# WRITTEN INSTRUCTION 1
Retype the listing below verbatim, starting at its beginning and ending with the line that contains "FITS: Y Dimension", both ends included. Leave the pictures out of your answer.

# DOCUMENT EXTRACT
In May 2003, Saudi Arabia asked the
Al-Haramain Islamic Foundation and all Saudi
charities to suspend activities outside
Saudi Arabia until a security clearance
mechanism to screen all personnel is
implemented. The Al-Haramain Islamic
Foundation has closed its offices in
Croatia, Albania and Ethiopia while moves
are under way to close others in Kenya,
Tanzania, Indonesia and Pakistan.
-
In
February 2003, SAMA began to implement a
major technical program to train judges and
investigators on legal matters involving
terror financing and money-laundering
methods, international requirements for
financial secrecy, and methods followed by
criminals to exchange information.
-
Also
in May 2003, the Saudi Arabian Monetary
Agency (SAMA) distributed a circular
entitled Rules
Governing Combating Anti-Money Laundering
and Combating Terrorist Financing to all
banks and financial institutions in the
Kingdom requiring the full and immediate
implementation of nine new policies and
procedures that relate to accounts of
charitable and welfare institutions.

(Rows from a dataset)
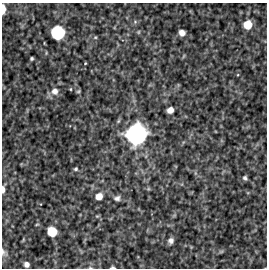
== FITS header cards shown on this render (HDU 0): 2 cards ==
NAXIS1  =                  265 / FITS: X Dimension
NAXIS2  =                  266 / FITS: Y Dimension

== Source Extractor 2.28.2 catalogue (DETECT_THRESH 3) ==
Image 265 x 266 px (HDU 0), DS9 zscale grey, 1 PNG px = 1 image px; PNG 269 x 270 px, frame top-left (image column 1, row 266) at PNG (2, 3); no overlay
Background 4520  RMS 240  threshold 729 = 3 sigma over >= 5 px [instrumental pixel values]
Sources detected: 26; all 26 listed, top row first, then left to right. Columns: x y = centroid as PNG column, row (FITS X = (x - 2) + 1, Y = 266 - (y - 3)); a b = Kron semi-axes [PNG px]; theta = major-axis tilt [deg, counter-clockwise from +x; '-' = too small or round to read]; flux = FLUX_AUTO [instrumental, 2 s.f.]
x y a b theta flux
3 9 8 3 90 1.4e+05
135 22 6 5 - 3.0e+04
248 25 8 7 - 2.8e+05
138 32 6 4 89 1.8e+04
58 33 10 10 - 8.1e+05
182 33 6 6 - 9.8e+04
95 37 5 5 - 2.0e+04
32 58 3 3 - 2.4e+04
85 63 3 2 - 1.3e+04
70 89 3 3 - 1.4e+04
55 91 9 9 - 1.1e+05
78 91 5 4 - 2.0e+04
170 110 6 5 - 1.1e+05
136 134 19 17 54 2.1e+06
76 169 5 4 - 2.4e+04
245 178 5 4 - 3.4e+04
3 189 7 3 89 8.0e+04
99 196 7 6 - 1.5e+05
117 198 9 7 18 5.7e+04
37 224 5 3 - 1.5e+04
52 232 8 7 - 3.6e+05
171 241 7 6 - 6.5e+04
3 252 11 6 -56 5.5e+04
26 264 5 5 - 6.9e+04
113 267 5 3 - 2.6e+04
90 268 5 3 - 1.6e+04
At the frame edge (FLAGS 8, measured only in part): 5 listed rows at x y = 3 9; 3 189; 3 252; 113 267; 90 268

# WRITTEN INSTRUCTION 2
Echo the passage on Saudi measures against terrorist financing word for word, from "In May 2003, Saudi" to "Indonesia and Pakistan.".

# WRITTEN REPLY 1
== FITS header cards shown on this render (HDU 0): 2 cards ==
NAXIS1  =                  265 / FITS: X Dimension
NAXIS2  =                  266 / FITS: Y Dimension

# WRITTEN REPLY 2
In May 2003, Saudi Arabia asked the
Al-Haramain Islamic Foundation and all Saudi
charities to suspend activities outside
Saudi Arabia until a security clearance
mechanism to screen all personnel is
implemented. The Al-Haramain Islamic
Foundation has closed its offices in
Croatia, Albania and Ethiopia while moves
are under way to close others in Kenya,
Tanzania, Indonesia and Pakistan.